Dieser kindliche Habitus erfährt gegenwärtig durch die Kultur der Postmoderne eine massive Unterstützung, die ihn auch unter Erwachsenen verbreitet und geradezu als guten Ton salonfähig macht. Dies ist mir aufgefallen, als ich vor wenigen Jahren auf einem Flug in die USA beim Versuch, den Film „Amour“von Michael Haneke auf der Bordvideothek zu betrachten, vor sogenannter „Erwachsenensprache“gewarnt wurde. Es wurde also nicht einfach nur eine Altersgrenze für den Film markiert. Vielmehr wurden auch erwachsene Menschen gewarnt. Man unterstellte also, dass auch erwachsene Menschen heutzutage nicht mehr selbstverständlich in der Lage wären, mit erwachsenen Dingen erwachsen umzugehen.

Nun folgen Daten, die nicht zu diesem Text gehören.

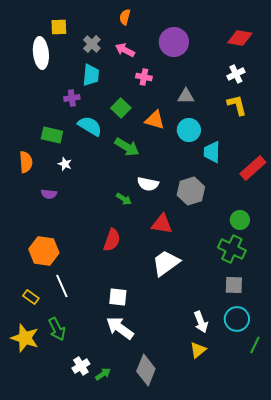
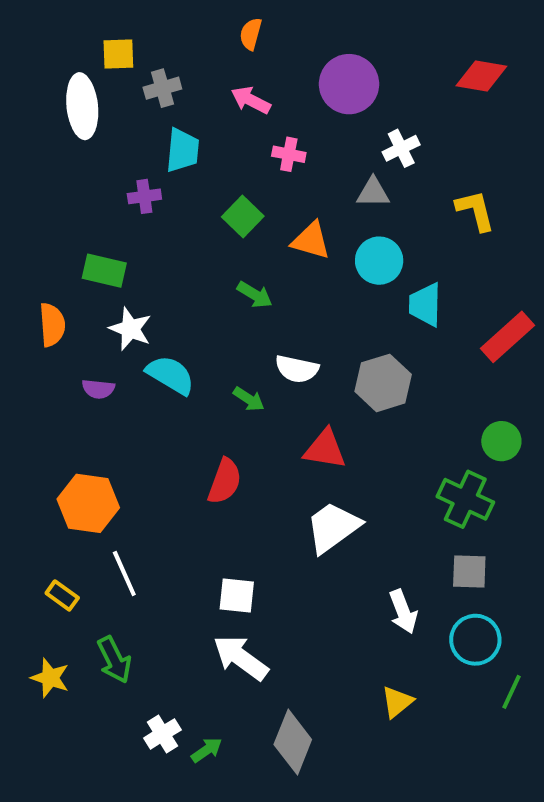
gray cross: (92, 44) -> (162, 88), moved, turned 30
white cross: (236, 74) -> (401, 148), moved
cyan semicircle: (90, 126) -> (170, 375), moved
green arrow: (127, 147) -> (255, 295), size x0.7
white star: (65, 164) -> (130, 329), size x1.5
green circle: (240, 220) -> (501, 441), moved
white arrow: (201, 322) -> (403, 612), moved
yellow star: (25, 338) -> (50, 678), size x0.7

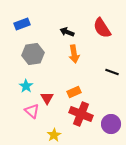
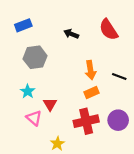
orange arrow: (74, 54) -> (90, 70), moved
orange rectangle: (74, 92) -> (91, 92), moved
red cross: (81, 114) -> (86, 121), turned -35
purple circle: (111, 124) -> (118, 120), moved

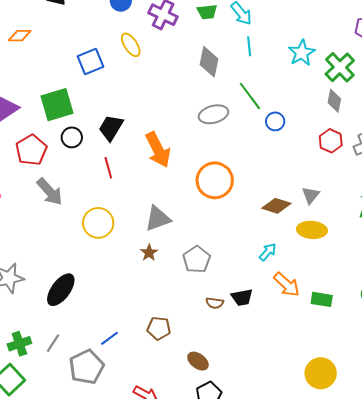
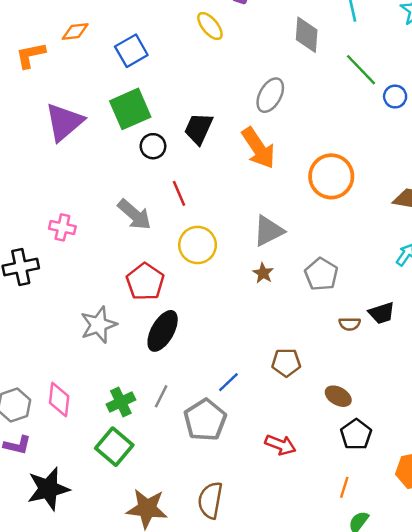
blue square: (90, 61) -> (131, 51), moved
gray ellipse: (213, 114) -> (270, 95), moved, turned -40
red pentagon: (31, 150) -> (145, 282), moved
red line: (108, 168) -> (179, 193), moved

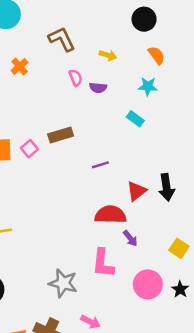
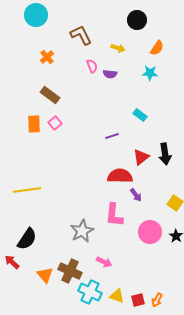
black circle: (144, 19) -> (137, 20), moved
orange semicircle: (156, 55) -> (157, 48), turned 70
cyan rectangle: (135, 119) -> (140, 115), moved
brown rectangle: (61, 135) -> (50, 95), moved, turned 54
gray star: (63, 283) -> (82, 231), turned 30

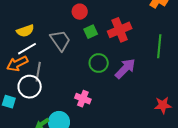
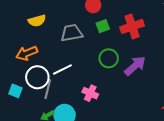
gray trapezoid: (60, 41) -> (72, 33), turned -70
white line: (27, 49) -> (62, 70), moved
gray line: (38, 72) -> (48, 89), moved

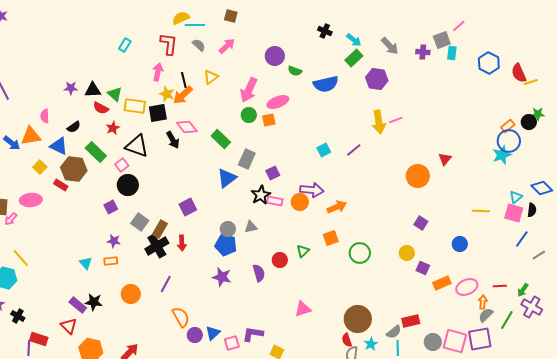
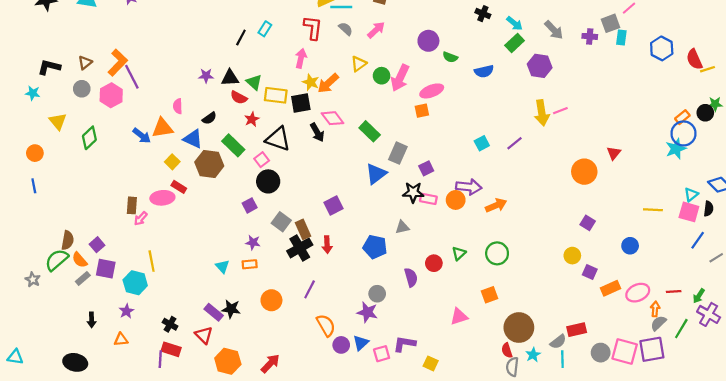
black line: (184, 80) -> (241, 38), moved, turned 42
blue semicircle: (326, 84) -> (484, 71), size x0.7
green circle: (249, 115) -> (382, 76), moved
red rectangle: (61, 185) -> (179, 187), moved
black star: (261, 195) -> (413, 192), turned 30
brown rectangle: (160, 229) -> (303, 229), turned -54
gray circle: (228, 229) -> (377, 294), moved
orange square: (331, 238) -> (489, 295), moved
green circle: (360, 253) -> (497, 253), moved
yellow line: (21, 258) -> (152, 261), turned 30
purple star: (222, 277) -> (367, 312), moved
black cross: (18, 316) -> (170, 324), moved

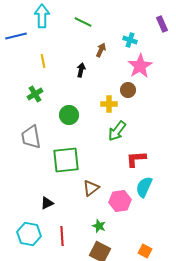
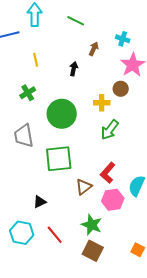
green circle: (69, 115) -> (62, 114), size x1.5
red L-shape: (136, 159) -> (108, 173), moved, turned -45
green star: (99, 226) -> (92, 225), size x1.5
red line: (62, 236) -> (55, 235), turned -36

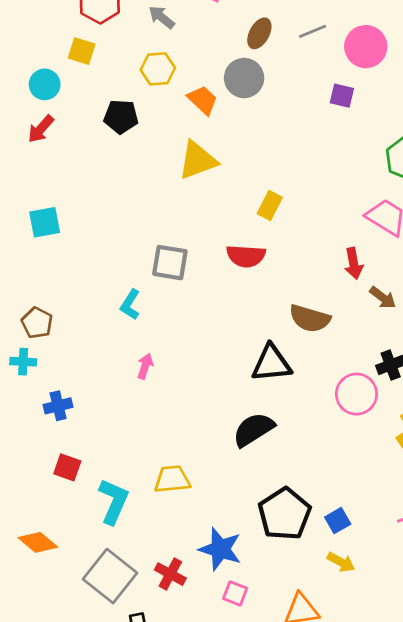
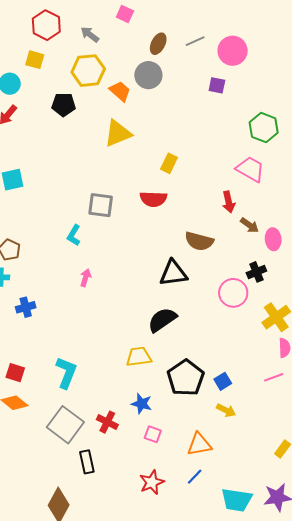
yellow hexagon: (158, 69) -> (88, 71), size x1.4
red square: (67, 467) -> (15, 373), moved
yellow trapezoid: (172, 479) -> (139, 357), moved
blue star: (220, 549) -> (142, 404), size x0.7

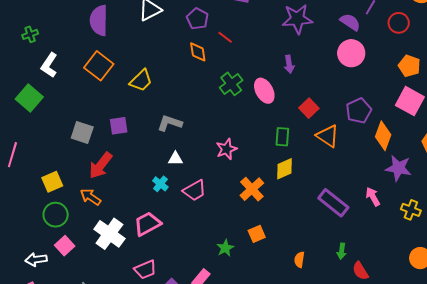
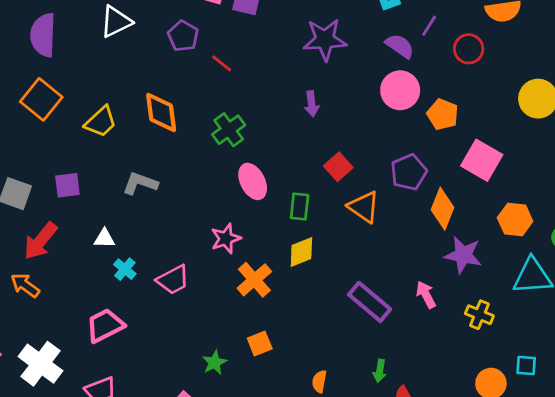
orange diamond: (198, 52) -> (161, 113), moved, size x1.4
orange pentagon: (409, 66) -> (443, 114), moved
pink ellipse: (264, 91) -> (253, 181), moved
pink star: (227, 149) -> (226, 239), moved
white triangle: (175, 159) -> (104, 238), moved
white cross: (109, 234) -> (40, 364), moved

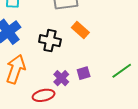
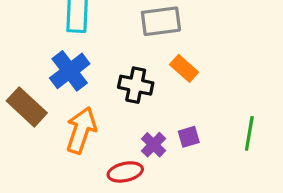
green line: (122, 71) -> (249, 133), turned -45

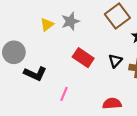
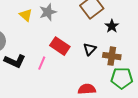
yellow triangle: (47, 25) -> (26, 15), turned -40
pink line: (64, 94) -> (42, 63), moved

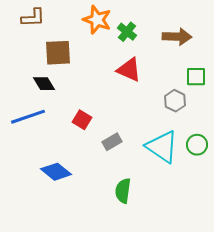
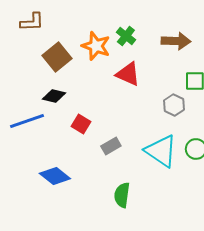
orange star: (97, 20) -> (96, 46), moved
brown square: (58, 53) -> (57, 57), turned -36
black diamond: (44, 84) -> (54, 96), moved, turned -45

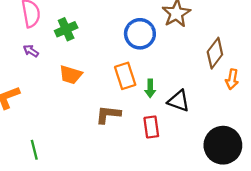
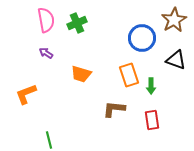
green cross: (66, 29) -> (77, 23), moved
black triangle: (179, 101) -> (176, 60), moved

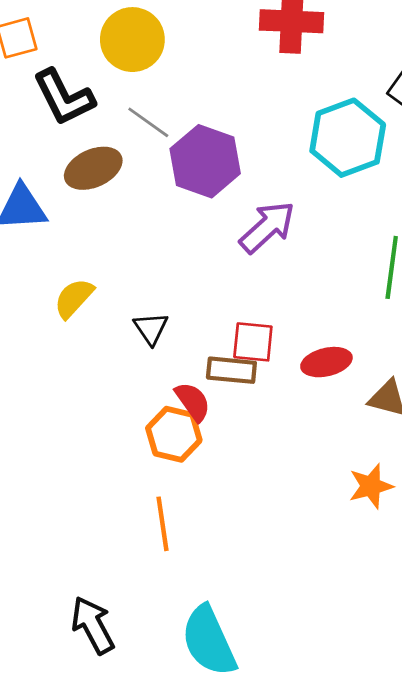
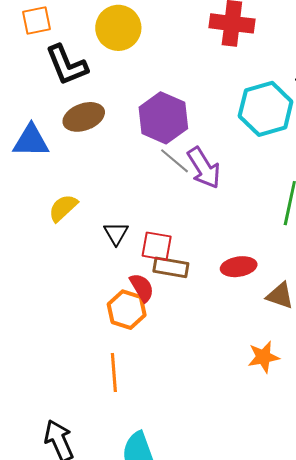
gray line: (148, 122) -> (175, 161), moved
purple arrow: (267, 227) -> (204, 168), turned 96
red square: (253, 342) -> (157, 246), moved

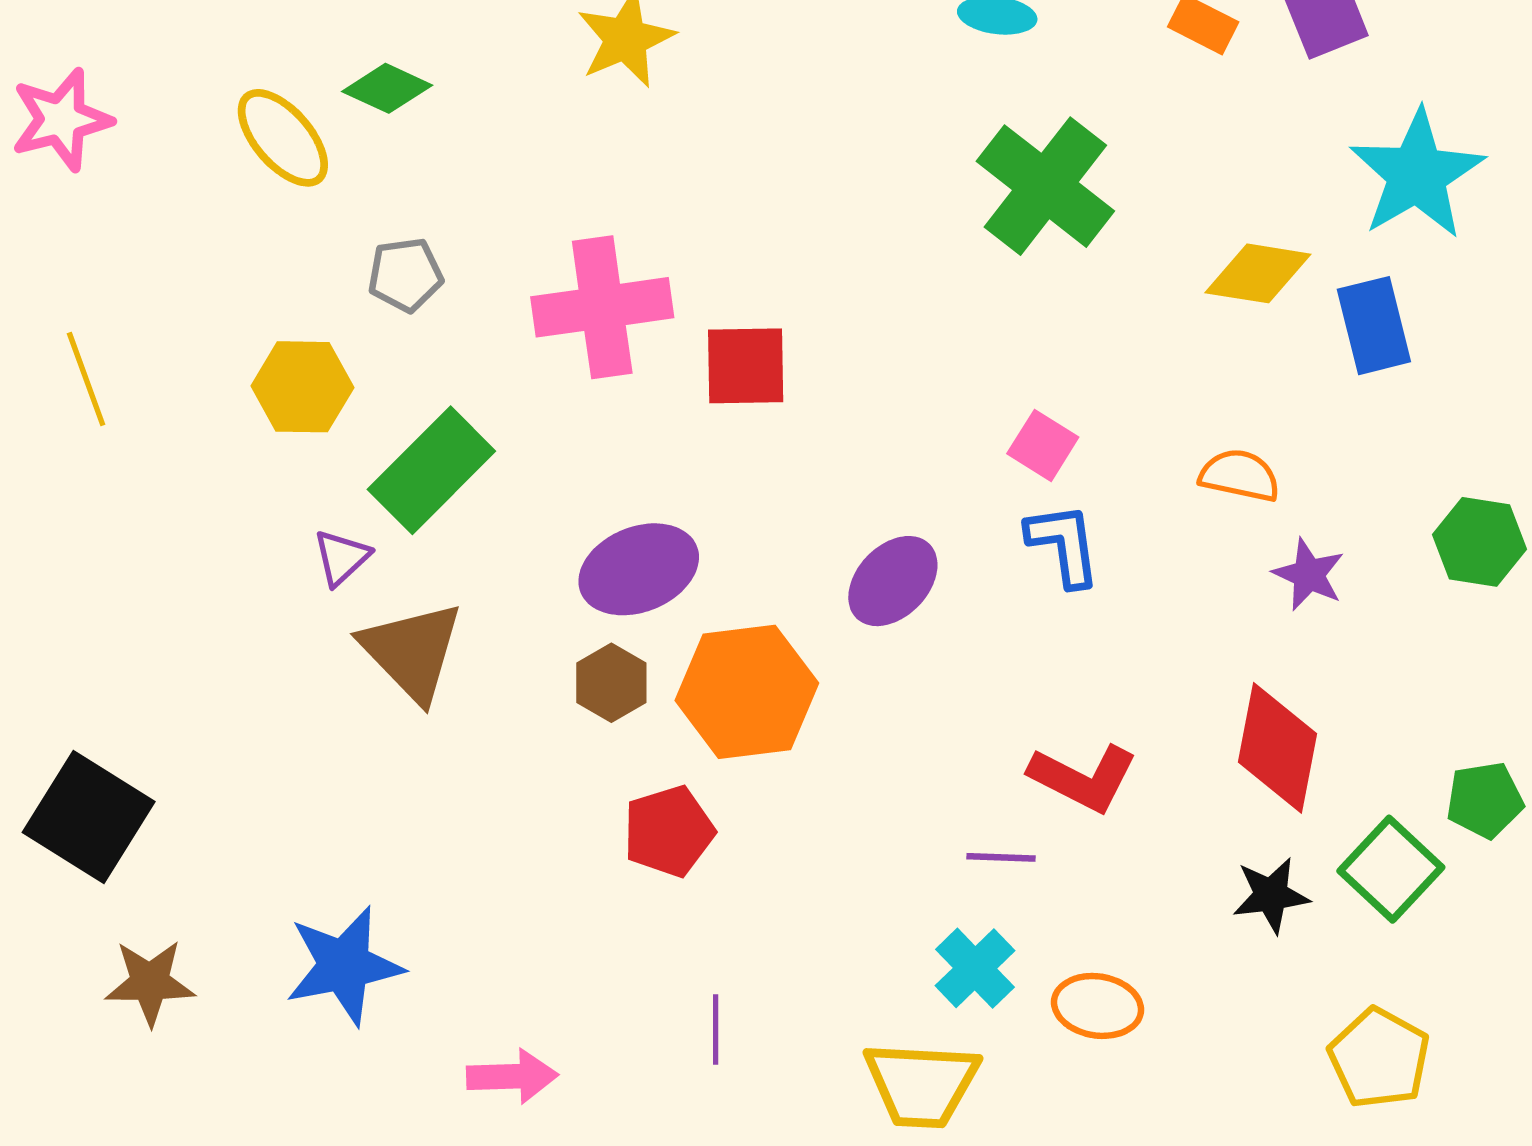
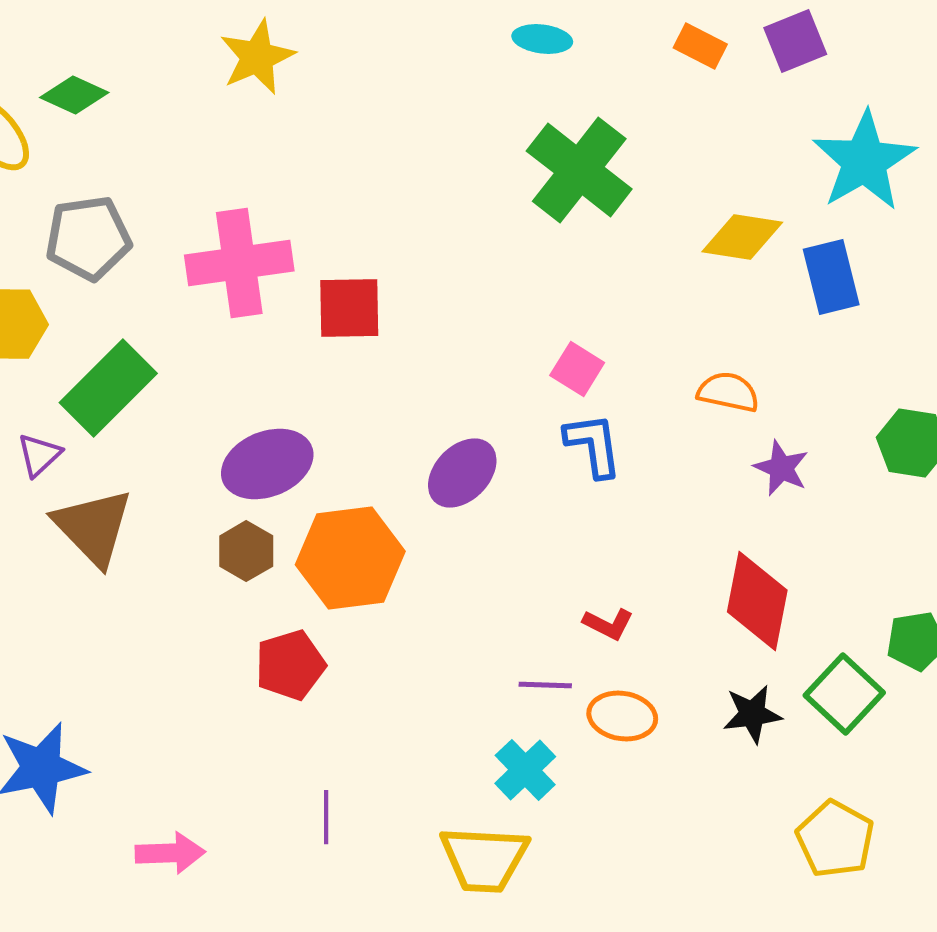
gray pentagon: (405, 275) -> (88, 238), size x1.5
red L-shape: (1083, 778) -> (608, 624), size x0.6
orange ellipse: (1098, 1006) -> (622, 716), moved

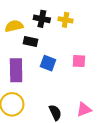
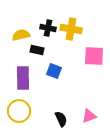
yellow cross: (66, 20) -> (71, 29), size x1.5
pink square: (79, 61) -> (94, 56), moved, size x1.5

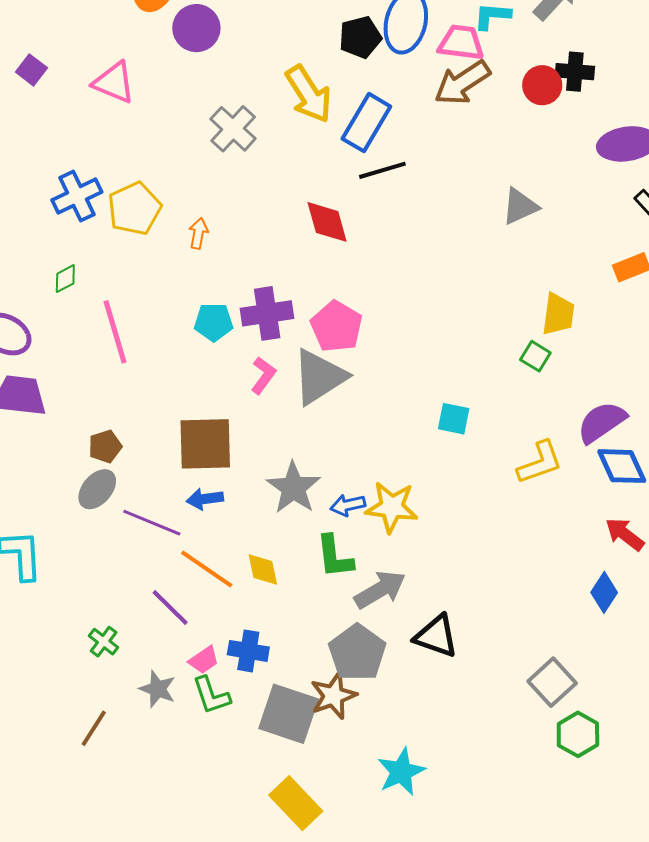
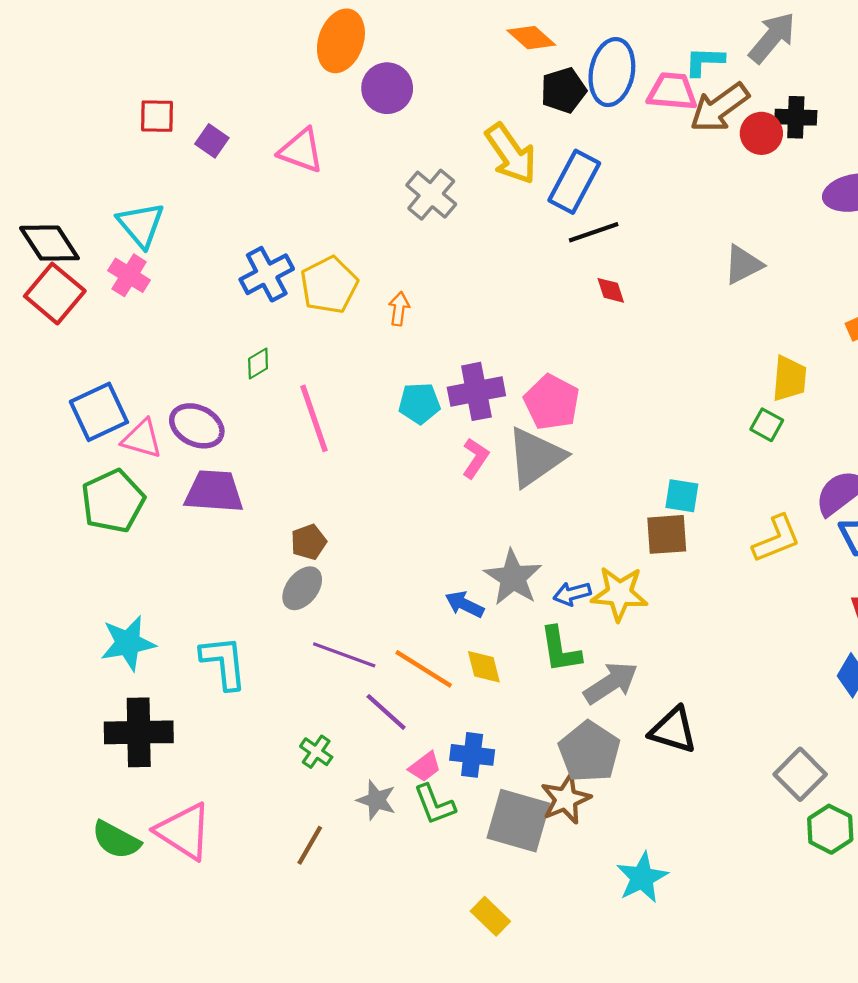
brown arrow: (462, 83) -> (719, 108), moved
red diamond: (327, 222) -> (611, 290), moved, size x0.6
brown square: (205, 444) -> (667, 534), moved, size x0.7
blue arrow: (205, 499) -> (465, 604), moved, turned 36
purple line: (152, 523) -> (344, 655), moved
yellow rectangle: (296, 803) -> (490, 916), moved, size x0.7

Den Leuten wird damit suggeriert, sie bestünden nur aus kindlich verletzbarer Besonderheit, und nicht etwa auch aus einem Stück erwachsener Allgemeinheit, die es ihnen erlaubt, darüber milde zu lächeln. Und es wird so getan, als ob das größte Problem der durch neoliberale Politik verarmenden und um ihre Zukunftsaussichten gebrachten Bevölkerungen ausgerechnet in deren durch erwachsene Worte verletzten Gefühlen bestünde.
Gegen diese postmoderne Propaganda, die Individuen infantilisiert, einschüchtert, gefügig macht und entsolidarisiert, muss die Philosophie, wie ich meine, ihre Stimme erheben – auch wenn sie sich dabei nicht immer beliebt macht; vor allem nicht bei den zahlreichen opportunistischen Kleinprofiteuren, die von Berufs wegen im Namen benachteiligter Gruppen sprechen und dabei fast immer nur Vorteile für sich selbst gewinnen – und die klarerweise schon allein aus diesem Grund alle Probleme immer so behandeln müssen, dass sie ja nicht gelöst werden.
Dagegen hat die Philosophie, wie ich meine, Stellung zu beziehen. Sie muss den Leuten sagen: Erinnert euch immer daran, dass ihr erwachsen seid und dass andere es auch sind. Haltet darum eure Empörung über Kleinigkeiten möglichst klein. Denn nur dann werdet ihr imstande sein, euch über das zu empören, was euch klein hält. Und nur auf diese Weise werdet ihr in der Lage sein, Glück zu empfinden, lohnendes Leben einzufordern – und im Glück der anderen auch euer eigenes Glück zu erkennen.